Dihydroergotamine (DHE) can be used as a nasal spray or given intramuscularly or intravenously to abort menstrual migraines. Ergotamine (oral, rectal, or intranasal) and DHE (intranasal, intramuscular, or intravenous) can be used around the time of menstruation (several days before and continued for the duration of the expected headache) to prevent menstrual migraines. For ergot side effects and precautions, please read the "Ergots" section in this article.
If these medications are ineffective, doctors may try daily preventive medications such as beta-blockers, anticonvulsants, calcium channel blockers, and tricyclic antidepressants to reduce the frequency and the severity of menstrual migraines. The choice of the preventive medications is based on the experiences and preferences of the doctor, the medication side effects, and the woman's other associated medical conditions.

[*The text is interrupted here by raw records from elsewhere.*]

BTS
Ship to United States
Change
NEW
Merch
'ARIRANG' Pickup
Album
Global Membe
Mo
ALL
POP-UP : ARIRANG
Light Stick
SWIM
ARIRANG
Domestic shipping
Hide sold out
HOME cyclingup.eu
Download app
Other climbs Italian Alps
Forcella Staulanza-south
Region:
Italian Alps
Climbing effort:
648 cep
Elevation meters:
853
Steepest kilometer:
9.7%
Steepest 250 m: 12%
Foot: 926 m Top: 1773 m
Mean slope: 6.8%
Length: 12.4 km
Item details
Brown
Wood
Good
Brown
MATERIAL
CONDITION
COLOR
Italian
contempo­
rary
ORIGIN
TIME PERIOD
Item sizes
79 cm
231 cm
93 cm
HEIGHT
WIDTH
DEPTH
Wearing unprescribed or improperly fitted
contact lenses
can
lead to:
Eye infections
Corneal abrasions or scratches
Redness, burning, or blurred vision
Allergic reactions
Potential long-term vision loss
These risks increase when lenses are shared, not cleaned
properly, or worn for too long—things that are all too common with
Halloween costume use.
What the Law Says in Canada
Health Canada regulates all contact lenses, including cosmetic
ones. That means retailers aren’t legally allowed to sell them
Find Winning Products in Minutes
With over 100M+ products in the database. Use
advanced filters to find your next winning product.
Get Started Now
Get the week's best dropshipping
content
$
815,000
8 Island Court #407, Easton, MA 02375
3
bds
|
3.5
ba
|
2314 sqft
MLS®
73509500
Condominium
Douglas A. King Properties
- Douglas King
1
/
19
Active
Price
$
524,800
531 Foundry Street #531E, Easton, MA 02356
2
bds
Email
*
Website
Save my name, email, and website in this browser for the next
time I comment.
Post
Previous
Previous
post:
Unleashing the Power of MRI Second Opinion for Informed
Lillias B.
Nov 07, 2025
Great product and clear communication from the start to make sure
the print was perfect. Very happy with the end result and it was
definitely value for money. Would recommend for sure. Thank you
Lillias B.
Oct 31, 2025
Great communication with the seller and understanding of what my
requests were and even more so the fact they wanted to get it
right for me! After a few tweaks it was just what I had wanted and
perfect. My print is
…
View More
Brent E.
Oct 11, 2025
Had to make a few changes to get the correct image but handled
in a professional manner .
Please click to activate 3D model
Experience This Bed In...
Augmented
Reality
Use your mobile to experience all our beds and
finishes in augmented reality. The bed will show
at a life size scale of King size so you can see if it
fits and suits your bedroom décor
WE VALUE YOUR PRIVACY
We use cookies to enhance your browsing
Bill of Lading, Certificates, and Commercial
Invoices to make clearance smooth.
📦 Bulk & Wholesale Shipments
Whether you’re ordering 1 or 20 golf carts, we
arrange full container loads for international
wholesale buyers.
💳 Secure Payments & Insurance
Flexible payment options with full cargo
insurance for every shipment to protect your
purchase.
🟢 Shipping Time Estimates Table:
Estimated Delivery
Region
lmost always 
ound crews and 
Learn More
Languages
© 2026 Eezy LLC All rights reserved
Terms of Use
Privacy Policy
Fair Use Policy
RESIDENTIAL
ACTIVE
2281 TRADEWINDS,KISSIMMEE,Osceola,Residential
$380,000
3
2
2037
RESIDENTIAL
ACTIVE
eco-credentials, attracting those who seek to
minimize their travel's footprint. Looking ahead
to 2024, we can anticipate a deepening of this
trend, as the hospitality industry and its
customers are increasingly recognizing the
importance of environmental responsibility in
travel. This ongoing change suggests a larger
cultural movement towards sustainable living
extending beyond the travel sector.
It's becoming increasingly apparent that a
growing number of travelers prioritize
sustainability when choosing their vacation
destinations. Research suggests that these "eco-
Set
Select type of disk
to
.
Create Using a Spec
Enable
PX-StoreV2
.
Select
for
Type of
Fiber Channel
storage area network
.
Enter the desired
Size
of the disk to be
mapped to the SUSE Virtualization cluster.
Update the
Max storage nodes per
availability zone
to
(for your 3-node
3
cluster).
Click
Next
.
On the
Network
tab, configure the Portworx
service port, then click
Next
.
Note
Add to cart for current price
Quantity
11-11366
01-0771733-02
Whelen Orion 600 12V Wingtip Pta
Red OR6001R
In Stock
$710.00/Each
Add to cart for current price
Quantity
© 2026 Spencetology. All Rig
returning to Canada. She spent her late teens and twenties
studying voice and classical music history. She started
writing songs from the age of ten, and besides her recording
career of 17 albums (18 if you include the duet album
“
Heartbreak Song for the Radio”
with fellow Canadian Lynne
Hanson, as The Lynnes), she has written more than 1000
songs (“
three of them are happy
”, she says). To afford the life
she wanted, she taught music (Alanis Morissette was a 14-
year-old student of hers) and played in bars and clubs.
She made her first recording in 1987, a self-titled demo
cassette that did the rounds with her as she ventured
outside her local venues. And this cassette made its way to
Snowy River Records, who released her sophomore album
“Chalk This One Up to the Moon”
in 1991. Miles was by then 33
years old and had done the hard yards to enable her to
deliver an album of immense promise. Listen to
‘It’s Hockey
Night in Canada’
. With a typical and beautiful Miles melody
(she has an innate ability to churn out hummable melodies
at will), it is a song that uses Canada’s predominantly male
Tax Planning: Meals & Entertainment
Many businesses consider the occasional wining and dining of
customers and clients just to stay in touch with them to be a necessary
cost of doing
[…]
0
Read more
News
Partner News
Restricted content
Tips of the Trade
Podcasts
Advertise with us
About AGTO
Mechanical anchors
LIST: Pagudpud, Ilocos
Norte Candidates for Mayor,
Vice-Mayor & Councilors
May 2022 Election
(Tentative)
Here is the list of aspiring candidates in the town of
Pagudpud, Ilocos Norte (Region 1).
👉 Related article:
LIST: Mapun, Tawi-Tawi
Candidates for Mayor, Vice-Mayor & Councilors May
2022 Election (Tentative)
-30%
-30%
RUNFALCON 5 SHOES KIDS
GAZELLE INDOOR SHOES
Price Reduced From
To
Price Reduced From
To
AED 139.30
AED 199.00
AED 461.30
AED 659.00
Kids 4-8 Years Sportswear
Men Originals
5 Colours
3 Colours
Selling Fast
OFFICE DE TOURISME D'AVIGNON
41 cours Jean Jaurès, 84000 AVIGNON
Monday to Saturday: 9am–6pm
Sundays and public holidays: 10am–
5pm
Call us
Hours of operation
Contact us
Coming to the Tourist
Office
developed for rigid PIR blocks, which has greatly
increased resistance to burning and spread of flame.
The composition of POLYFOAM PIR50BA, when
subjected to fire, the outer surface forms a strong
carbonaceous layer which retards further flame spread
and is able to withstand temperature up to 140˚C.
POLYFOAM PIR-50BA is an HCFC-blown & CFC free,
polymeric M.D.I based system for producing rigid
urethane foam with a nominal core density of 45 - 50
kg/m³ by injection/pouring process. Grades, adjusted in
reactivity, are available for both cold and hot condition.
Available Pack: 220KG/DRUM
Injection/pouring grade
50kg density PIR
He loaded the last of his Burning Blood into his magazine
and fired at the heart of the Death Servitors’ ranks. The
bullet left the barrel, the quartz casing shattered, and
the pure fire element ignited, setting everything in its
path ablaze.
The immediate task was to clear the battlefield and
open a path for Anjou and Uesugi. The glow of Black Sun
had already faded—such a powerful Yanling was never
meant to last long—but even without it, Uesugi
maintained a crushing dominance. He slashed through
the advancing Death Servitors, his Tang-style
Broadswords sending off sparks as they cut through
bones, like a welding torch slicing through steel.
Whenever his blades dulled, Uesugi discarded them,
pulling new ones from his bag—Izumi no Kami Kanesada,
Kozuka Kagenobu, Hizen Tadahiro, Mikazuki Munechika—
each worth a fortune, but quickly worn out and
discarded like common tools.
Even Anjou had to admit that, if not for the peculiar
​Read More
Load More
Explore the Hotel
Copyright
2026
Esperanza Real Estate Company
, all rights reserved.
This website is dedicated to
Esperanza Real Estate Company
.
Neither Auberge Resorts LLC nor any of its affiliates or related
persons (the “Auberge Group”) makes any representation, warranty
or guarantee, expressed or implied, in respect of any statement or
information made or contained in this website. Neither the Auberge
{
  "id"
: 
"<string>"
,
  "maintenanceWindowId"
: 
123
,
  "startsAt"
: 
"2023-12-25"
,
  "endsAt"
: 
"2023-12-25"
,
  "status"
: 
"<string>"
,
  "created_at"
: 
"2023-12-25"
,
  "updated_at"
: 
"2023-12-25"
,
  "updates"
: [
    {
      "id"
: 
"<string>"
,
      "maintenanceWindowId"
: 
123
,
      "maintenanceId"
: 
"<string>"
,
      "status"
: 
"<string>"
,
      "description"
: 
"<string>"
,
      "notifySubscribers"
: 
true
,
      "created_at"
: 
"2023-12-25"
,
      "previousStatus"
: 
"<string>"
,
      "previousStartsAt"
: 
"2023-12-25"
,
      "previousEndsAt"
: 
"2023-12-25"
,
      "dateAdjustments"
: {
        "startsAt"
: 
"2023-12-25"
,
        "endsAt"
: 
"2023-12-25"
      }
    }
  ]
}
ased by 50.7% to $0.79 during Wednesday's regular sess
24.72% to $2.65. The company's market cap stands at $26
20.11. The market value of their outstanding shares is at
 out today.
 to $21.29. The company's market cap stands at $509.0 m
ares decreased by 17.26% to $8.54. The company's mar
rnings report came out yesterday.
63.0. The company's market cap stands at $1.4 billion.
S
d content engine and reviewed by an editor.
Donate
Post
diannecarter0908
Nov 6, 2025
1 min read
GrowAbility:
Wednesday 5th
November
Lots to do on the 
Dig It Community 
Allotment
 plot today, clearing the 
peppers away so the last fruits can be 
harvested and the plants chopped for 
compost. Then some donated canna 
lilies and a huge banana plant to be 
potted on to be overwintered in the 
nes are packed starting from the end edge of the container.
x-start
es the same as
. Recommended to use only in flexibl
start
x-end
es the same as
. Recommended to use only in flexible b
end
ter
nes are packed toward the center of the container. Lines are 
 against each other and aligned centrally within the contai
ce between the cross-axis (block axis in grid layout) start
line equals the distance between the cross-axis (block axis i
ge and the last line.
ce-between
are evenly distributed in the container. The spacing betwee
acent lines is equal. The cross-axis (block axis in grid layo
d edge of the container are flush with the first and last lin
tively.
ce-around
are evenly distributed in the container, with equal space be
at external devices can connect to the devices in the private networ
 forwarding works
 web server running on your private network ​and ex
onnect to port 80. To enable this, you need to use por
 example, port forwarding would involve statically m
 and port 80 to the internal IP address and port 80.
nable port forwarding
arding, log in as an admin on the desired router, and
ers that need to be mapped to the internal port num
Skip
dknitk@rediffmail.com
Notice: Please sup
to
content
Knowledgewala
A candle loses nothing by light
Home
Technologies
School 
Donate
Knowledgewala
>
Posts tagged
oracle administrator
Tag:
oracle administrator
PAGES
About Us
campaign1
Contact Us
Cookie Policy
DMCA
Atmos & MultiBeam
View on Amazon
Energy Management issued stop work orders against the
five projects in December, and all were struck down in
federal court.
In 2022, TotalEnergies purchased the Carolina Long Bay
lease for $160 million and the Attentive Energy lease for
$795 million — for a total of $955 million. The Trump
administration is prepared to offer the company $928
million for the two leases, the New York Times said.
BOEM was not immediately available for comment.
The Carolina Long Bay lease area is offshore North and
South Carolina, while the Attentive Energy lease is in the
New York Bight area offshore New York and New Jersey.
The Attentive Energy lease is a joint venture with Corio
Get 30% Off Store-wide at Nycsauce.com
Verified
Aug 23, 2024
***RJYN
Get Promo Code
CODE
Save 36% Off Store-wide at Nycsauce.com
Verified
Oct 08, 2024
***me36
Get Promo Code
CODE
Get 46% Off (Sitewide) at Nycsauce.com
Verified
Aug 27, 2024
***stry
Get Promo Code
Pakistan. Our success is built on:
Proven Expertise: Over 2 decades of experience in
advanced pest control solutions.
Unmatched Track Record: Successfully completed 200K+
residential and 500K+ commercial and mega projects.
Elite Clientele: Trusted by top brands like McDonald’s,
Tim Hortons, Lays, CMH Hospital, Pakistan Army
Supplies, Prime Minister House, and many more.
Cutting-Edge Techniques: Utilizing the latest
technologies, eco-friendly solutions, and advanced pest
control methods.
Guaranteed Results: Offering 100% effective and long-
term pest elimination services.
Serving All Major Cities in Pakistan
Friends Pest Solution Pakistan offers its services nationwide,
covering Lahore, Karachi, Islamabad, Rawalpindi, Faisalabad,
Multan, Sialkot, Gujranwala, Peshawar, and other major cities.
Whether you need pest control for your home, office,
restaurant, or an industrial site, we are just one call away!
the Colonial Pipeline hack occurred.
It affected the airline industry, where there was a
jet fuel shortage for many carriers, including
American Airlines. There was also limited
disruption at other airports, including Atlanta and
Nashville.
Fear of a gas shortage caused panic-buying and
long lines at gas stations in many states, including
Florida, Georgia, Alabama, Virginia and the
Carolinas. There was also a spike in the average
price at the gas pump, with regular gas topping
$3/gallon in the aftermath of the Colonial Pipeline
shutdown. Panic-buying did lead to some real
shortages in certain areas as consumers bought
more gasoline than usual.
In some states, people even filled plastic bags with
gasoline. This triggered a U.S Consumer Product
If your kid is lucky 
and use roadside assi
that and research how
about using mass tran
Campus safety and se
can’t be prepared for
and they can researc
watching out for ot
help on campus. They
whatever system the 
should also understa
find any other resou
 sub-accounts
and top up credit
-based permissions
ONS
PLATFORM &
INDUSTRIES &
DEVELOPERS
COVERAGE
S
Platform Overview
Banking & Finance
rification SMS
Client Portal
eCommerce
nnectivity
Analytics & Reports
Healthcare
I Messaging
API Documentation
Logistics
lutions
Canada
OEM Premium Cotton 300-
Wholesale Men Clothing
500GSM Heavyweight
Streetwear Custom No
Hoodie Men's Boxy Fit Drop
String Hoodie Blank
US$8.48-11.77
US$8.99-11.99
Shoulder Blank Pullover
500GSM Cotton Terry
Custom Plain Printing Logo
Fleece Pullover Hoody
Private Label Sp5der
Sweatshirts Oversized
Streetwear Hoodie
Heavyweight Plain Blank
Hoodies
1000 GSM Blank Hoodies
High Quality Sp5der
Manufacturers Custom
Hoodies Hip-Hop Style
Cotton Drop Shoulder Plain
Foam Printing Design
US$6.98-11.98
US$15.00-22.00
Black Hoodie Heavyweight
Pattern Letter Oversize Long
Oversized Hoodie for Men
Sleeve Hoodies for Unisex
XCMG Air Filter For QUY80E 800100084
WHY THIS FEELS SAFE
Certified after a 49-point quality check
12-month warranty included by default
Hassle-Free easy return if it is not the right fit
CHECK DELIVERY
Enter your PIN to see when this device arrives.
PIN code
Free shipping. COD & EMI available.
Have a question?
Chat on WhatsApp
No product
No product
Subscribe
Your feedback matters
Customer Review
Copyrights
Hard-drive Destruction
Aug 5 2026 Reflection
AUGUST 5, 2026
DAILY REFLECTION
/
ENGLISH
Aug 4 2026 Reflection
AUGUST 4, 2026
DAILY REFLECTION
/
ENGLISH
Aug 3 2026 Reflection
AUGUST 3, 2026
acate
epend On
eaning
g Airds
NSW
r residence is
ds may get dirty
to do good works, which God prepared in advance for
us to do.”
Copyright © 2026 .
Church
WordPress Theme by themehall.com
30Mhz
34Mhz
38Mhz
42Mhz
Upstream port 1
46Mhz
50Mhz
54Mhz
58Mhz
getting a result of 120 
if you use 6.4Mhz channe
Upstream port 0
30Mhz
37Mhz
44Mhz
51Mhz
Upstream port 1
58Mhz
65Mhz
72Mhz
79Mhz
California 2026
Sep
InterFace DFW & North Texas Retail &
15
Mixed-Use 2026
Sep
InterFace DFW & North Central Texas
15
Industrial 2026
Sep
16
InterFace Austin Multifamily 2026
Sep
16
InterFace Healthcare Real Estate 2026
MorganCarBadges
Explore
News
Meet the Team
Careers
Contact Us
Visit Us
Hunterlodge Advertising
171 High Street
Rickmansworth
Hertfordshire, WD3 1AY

For women already taking preventive medications and yet still experience headaches, the doses of preventive medications can be increased around the time of the menstruation (some doctors use preventive medications only around the time of menstruation). Alternatively doctors may try hormone treatment.
Since a drop in estrogen level just prior to menstruation is the trigger for menstrual migraines, estrogen replacement before menstruation has been used in preventing menstrual migraines. For some women with menstrual migraine, Estradiol skin patches (such as TTS 50, TTS 100) applied 2 days before and continued for 7 days during the expected headache period is effective. However, the dose of estrogen must be closely monitored, as too high of a dose can actually trigger migraine in susceptible individuals.
Some women with difficult to treat menstrual migraines may be helped by using low dose oral contraceptives to reduce the estrogen fluctuations. Other less frequently used medications for menstrual migraines include tamoxifen, bromocriptine, danazol and gonadotropin-releasing hormone (GnRH).